--- Excerpt to read ---
━━━━━━━━━━━━━━━━━━━━

It’s nothing new to see faces of professional gamers on the boxes of gaming mice. Doublelift’s face for example has been printed on Razer gear for ages. Pro teams having their own brand of gaming gear is something new though: Fnatic just released „Fnatic Gear“ via crowdfunding, and the Ninjas in Pyjamas started their own brand „Xtrfy“. As I’ve been following NiP in CS:GO quite heavily, I obviously had to get my hands on the very first mouse they released: the Xtrfy XG-M2 NiP Special Edition!
NiP, Xtrfy – who’s that?
If you’re not following competitive CS:GO (you should, it’s fun): Ninjas in Pyjamas is one of the most legendary teams in that game, having a 87:0 win record once. Xtrfy is their spin-off company (also based in Sweden) to develop gaming gear that is aimed at „serious“ gamers. The product lineup is limited right now (not surprising, given the fact that it’s a new company): one mouse (the XG-M2 we’re reviewing here), two keyboards and some mouse pads. Less is more in this case as all of the products seem to have high quality standards – e.g. all keyboards include mechanical switches.

━━━━━━━━━━━━━━━━━━━━

--- Excerpted records ---

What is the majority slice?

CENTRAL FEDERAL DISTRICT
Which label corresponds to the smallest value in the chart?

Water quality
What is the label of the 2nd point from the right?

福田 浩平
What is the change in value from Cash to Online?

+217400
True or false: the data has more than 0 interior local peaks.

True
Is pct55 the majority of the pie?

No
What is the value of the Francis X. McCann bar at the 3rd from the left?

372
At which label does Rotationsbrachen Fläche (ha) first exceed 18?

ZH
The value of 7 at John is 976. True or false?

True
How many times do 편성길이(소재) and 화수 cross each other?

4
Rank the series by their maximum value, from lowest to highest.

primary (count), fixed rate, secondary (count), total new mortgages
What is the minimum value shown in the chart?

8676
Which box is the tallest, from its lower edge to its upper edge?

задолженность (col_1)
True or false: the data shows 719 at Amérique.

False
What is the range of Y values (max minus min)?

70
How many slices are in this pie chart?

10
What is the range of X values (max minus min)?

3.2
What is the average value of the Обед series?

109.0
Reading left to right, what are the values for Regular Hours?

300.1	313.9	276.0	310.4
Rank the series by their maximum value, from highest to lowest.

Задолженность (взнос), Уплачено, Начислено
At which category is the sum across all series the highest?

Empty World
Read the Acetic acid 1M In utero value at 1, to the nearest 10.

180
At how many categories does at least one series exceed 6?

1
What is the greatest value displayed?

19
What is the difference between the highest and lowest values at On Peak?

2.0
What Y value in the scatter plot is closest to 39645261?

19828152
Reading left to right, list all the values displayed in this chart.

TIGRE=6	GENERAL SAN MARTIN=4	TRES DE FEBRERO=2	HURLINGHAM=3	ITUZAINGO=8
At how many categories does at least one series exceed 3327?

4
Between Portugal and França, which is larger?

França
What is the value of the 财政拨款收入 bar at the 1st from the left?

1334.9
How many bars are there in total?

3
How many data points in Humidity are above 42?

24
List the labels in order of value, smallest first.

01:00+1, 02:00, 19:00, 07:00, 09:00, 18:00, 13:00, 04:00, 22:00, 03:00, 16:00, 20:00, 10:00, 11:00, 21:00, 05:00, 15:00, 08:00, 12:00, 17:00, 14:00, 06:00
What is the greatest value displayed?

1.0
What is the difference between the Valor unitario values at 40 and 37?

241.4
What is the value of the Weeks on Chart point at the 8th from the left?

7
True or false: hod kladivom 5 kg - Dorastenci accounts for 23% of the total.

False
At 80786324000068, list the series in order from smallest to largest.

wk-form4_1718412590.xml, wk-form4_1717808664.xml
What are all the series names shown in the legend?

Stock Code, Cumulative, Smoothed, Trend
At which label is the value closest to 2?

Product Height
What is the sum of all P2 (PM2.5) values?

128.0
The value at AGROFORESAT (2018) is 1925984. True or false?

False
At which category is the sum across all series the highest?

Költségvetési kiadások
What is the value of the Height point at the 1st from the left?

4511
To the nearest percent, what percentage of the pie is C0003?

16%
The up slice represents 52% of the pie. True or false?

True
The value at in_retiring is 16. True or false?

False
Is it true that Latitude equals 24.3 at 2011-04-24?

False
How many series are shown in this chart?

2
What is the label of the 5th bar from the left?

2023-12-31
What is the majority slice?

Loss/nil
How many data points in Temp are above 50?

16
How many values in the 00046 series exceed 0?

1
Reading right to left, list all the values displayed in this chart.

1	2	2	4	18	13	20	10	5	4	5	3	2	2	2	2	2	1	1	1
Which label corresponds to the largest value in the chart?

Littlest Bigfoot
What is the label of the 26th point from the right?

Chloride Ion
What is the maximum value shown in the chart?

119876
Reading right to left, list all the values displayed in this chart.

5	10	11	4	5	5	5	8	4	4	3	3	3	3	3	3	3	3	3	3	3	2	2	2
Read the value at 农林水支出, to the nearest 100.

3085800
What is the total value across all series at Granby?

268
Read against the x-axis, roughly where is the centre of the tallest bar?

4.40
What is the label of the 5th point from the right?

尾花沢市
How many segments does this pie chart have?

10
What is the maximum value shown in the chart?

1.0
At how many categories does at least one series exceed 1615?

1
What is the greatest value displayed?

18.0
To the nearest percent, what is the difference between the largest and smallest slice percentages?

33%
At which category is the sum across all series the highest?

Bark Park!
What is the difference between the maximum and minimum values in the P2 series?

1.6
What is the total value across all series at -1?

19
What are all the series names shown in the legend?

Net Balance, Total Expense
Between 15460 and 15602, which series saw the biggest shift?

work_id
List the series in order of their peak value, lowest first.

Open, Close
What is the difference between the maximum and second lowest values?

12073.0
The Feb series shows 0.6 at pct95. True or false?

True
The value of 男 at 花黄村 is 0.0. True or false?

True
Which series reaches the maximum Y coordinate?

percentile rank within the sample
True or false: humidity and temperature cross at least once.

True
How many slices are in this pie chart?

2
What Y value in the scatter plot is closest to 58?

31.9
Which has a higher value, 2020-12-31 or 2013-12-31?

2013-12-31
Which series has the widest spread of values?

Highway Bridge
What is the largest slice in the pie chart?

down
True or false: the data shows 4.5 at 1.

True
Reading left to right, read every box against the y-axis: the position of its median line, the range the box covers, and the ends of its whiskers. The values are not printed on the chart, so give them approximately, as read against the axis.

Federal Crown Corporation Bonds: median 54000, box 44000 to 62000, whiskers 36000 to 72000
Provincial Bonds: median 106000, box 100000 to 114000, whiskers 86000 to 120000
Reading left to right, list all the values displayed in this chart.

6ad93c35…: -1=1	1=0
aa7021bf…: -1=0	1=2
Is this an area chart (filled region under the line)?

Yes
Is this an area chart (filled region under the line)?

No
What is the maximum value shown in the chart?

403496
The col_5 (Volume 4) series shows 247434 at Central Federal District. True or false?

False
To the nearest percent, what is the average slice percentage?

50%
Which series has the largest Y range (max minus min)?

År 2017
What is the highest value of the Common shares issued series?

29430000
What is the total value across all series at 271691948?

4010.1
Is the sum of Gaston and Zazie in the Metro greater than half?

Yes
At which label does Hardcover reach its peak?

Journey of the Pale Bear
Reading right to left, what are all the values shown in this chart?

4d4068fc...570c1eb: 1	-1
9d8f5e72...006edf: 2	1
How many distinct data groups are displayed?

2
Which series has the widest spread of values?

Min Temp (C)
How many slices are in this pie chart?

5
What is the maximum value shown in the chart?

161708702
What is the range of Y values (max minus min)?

━━━━━━━━━━━━━━━━━━━━

--- Exercise requirements ---
Write the next part of the Xtrfy mouse review, picking up right after its last sentence. The data is separate material and has nothing to do with the mouse review.

--- Answer ---
Features of the Xtrfy XG-M2:
Talking about high-quality – all the core features of the Xtrfy XG-M2 look really good:
|Pixart PMW-3310 Sensor:||Pixart's PMW-3310 is known to be the best sensor on the current market, offering completely flawless tracking without any mouse correction.|
|Omron Switches:||Also the switches used are the best ones on the market, hailing from the Japanese manufacturer Omron.|
|400 – 4.000 DPI:||Having the best mouse sensor means also having enough DPI for every purpose. DPI can be switched with two buttons behind the scroll wheel.|
|125-1.000 Hz Polling Rate:||The polling rate can be switched via a little lever on the bottom of the XG-M2 – you should always use 1.000Hz though to reduce the amount of input lag to a minimum.|
Looking at the raw data looks very promising already – it would obviously suck if a pro gaming team’s mouse had sub-par components.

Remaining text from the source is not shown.